With the interrelation between surplus value production, temporal regime, and the development of the forces of production, the chapters on the working day, machinery, and large-scale industry in the first volume of Capital capture central cornerstones in the ‘revolution of the social mode of production’, which, at the same time, uncover the view of dimensions of a total social mode of life, namely its historical formation as well as its social formability. Decoding the forms of surplus value production casts a light upon central problems not only of the first volume of Capital, but also of the entire system: the social control and organisation of the productivity of social labour (cf the data of Marxist value calculations on this in Krüger 2015). Wage labourers always stand at a point of junction between the compulsions of an individual workplace and the framework conditions of society as a whole. In the workplace, it is decided under which conditions of labour and at what level of productivity the social surplus is generated. But the framework conditions of society as a whole provide society the means of acting upon the conditions of life via redistribution, provisioning, subsidisation, etc. This interaction between economy and society also characterises the mode of operation of large-scale industry as presented in the first volume of Capital. Only an economically restricted reading reduces this to capitalist forms of squeezing out surplus value or technological arrangements in the capitalist process of labour and valorisation. With the analysis of social modes of operation, an ‘entire social mechanism’ is in question, which is only accessible as a set of fundamental economic structures, social struggles, and reaction of social superstructures: a ‘conscious and methodical reaction of society against the spontaneously developed forms of its production process.’ (Marx 1976, p. 610)

Reading Capital is not an economically blinkered lesson in ‘economics’, but rather social critique in an emphatic sense. On the back of the thesis that the organised power of wage labour has the possibility of reacting upon and affecting the state and capital, the state and politics are incorporated as fields of the balance of power that can be influenced. Marx is not just concerned with deconstructing homo oeconomicus and its ‘Robinsonades’ of individualist ownership at every turn, but also with strengthening the wage labourer as a citoyen, as a zoon politikon.
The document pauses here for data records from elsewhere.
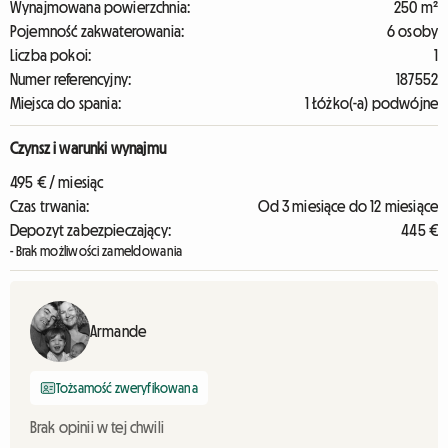
Wynajmowana powierzchnia:
250 m²
Pojemność zakwaterowania:
6 osoby
Liczba pokoi:
1
Numer referencyjny:
187552
Miejsca do spania:
1 Łóżko(-a) podwójne
Czynsz i warunki wynajmu
495 € / miesiąc
Czas trwania:
Od 3 miesiące do 12 miesiące
Depozyt zabezpieczający:
445 €
- Brak możliwości zameldowania
Armande
Tożsamość zweryfikowana
Brak opinii w tej chwili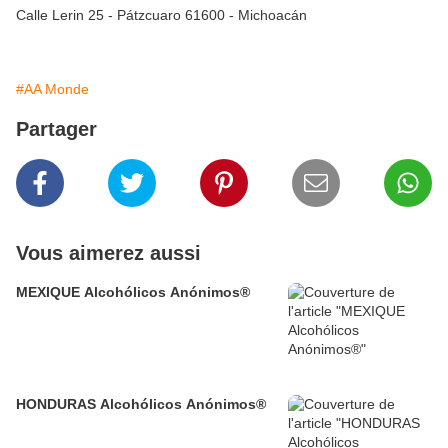
Calle Lerin 25 - Pátzcuaro 61600 - Michoacán
#AA Monde
Partager
Vous aimerez aussi
MEXIQUE Alcohólicos Anónimos®
HONDURAS Alcohólicos Anónimos®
The powerful notions and ideological fortifications of bourgeois relations of property are thus broken up and turned towards emancipatory ends. With Michel Foucault, one might say that the bourgeois principles of private property, the mentality of ownership, and egoism, as dealt with in the beginning chapters of Capital at the same time present, precisely in their linkage with specific relations of power in the production process of capital, a dispositif of power/knowledge, from which emancipatory glimmers for the political economy of wage labour can be won. And, in this sense, Capital recovers, in a political manner critical of economics, that which Marx and Engels understood as communism right at the beginning of their friendship: ‘it is certainly true that we must first make a cause our own, egoistic cause, before we can do anything to further it – and hence that in this sense, irrespective of any material aspirations, we are communists out of egoism also, and it is out of egoism that we wish to be human beings, not mere (emphasis mine) individuals.’ (Engels to Marx, 1884, MECW 38, p 12) The autobiography of the bourgeois and important Marxist Georg Lukács, who joined the labour movement after the first World War, ends with the knowledge of the narrow-mindedness of bourgeois forms of individuality, which must be repeatedly overcome: ‘subjective tendencies toward the practical realisation of one’s own species nature [Gattungsmässigkeit] (= real unfolding of individuality)...leading life as a struggle of (true!) curiosity and vanity – vanity as main burden; nails people down to particularity (frustration as stagnation at the level of particularity)’.